Dear residents of Moundsville,
I know you’ve had different reactions to the movie, ‘Moundsville’. Some have enjoyed the journey into history, while others have described the movie as “too depressing” or “bleak”.
I can promise you that, as we’ve shown the film in New York, Pittsburgh, West Virginia, and now across the country on PBS, viewers who aren’t from your town have only had one reaction: They love you.
They love your town, and they want to visit and spend money at the mound, the prison, Bob’s Diner, and on Jefferson Ave.
As Tony Montana, spokesman for the United Steelworkers in Pittsburgh, put it, “it’s impossible to deny that I’m rooting for Moundsville. These are good folks who certainly deserve a win.”
Here’s what viewers of ‘Moundsville’ have told me they see:
They see people with grit, determination, and heart, coping with an extremely difficult and unfair economic transition that was not their fault. People know that life is hard, and they admire anybody with the resilience and toughness you’ve shown.
They see charming, positive local leaders like Phil “Top of the Morning” Remke and Gene Saunders who love everything about their town (especially the donuts at Quality Bakery!).
They see a people determined not to forget their history, because, as Phil Remke puts it, it’s important to know your history to build a better future.
They see a successful, high-tech businessman in Dave Shutler, owner of Shutler Cabinets.
They see authoritative public intellectuals, like Andrea Keller, coordinator at the internationally famous, and important, Grave Creek Mound.
They see a place proud of its rich industrial history including mighty manufacturers like Marx Toys and Fostoria Glass.
They see visionary tourism leaders like Suzanne Park, director of the former state penitentiary.
They see a creative and resourceful good Samaritan, Rose Hart, full of life, generosity and cheer.
They see a community that welcomes Mexican families like the Martinezes who own the Acapulco restaurant, and an intelligent, impressive young man, Alexis Martinez, offering ways for Americans to get along better.

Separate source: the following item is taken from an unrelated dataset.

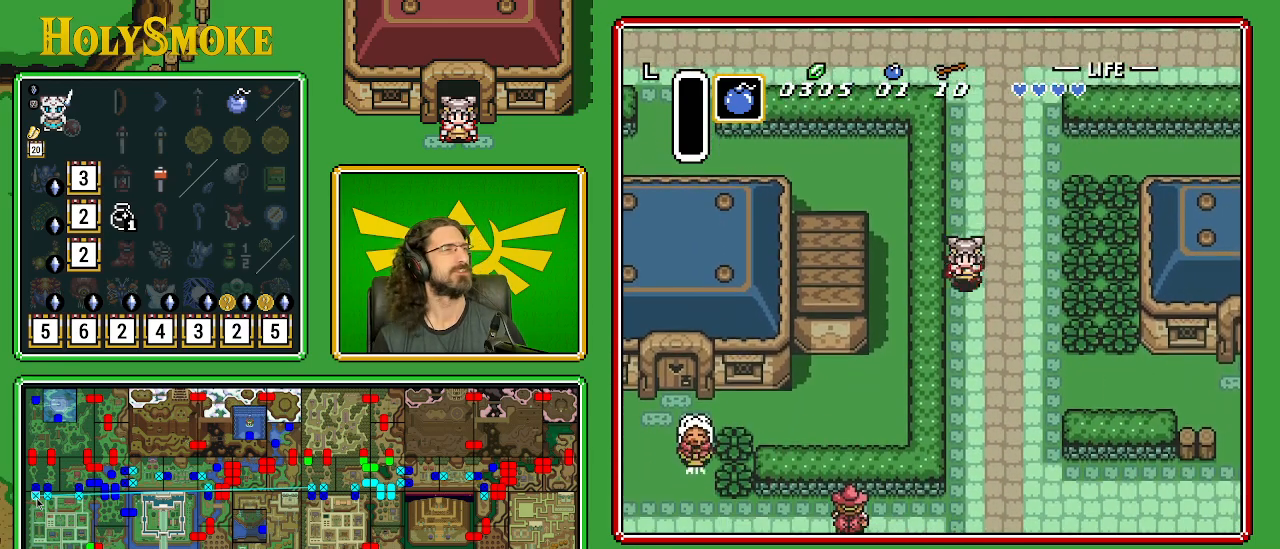
{"buttons": ["DPAD_DOWN"], "events": [[117, "DPAD_LEFT", "up"]]}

They see a spirited entrepreneur, Steve Hummel, a kind, curious young man who always keeps his head up and is full of ideas, like starting a gym, a restaurant or a paranormal museum.
They see citizens overflowing with clear-eyed wisdom, knowledge, and grace, like Bill Wnek, John Duffy and Les Barker.
They see local historians who really know their stuff, like Gary Rider.
They see a wise, accomplished writer, West Virginia poet laureate Marc Harshman, who dedicated decades of his life to teaching in Moundsville.
They see men who love their craft, like glassmaker Fred Wilkerson.
They see enthusiastic young people, like Rosemary Tagorsky and the Howards.
The movie touches on some wider societal trends that are clearly not good that Moundsville is not responsible for, which I think have colored the film in a negative light for some people:
1. Industrial decline: The closing of factories, as companies fell apart for all kinds of reasons, or moved elsewhere in America, and to Asia and Mexico to make goods more cheaply for companies like WalMart.
2. Exploitation of natural resources, especially gas, in a way that doesn’t help locals.
3. Mistreatment of African-Americans, ranging from their cruel enslavement to school segregation, vote suppression, and other discrimination, which Gene Saunders describes.
I think it’s important to say that nobody is blaming Moundsville for these complicated parts of the American story we are all wrestling with, problems we are all trying to solve. Instead, people watching the movie admire Moundsville’s grace is handling them. (After all, in the case of racial equality, Gene grew up to work in coal mines, coach football and become mayor — in Moundsville. “I love America,” he told me when I interviewed him. “I think it’s the best country to live in. I love our rights, and our freedoms.”)
In The Atlantic, James Fallows wrote that he admired in the movie, “a complete absence of any tone of self-pity or victimization among the people Miller and Bernabo interviewed” and “a completely clear-eyed understanding, by those same people, of the inevitability of ceaseless economic and technological change” and “a sharp sense of humor and intelligence about their surroundings, the changing times, the aspects of local life that kept them tied to the community and the other aspects whose oddities they recognized.”
That is so much to be proud of.
(If you still don’t like the film, I respect your opinion. This, after all, is America.)
Yours, truly,
John Miller, co-director, Moundsville
PS- I’ve loved hearing your enthusiasm about Grand Vue Park, the Zip Line, and other attractions, and suggestions that we should have included them. This was not a tourism or promotional movie, so it didn’t work to feature them, but I promise to do my best to promote them on moundsville.org and elsewhere online.
I overall liked the movie. I have lived in Moundsville since I was little. There is one place that I wish would have been in the movie: Feeding Body and Soul Community Kitchen. It is truly a community kitchen and represents the best of Moundsville and its community.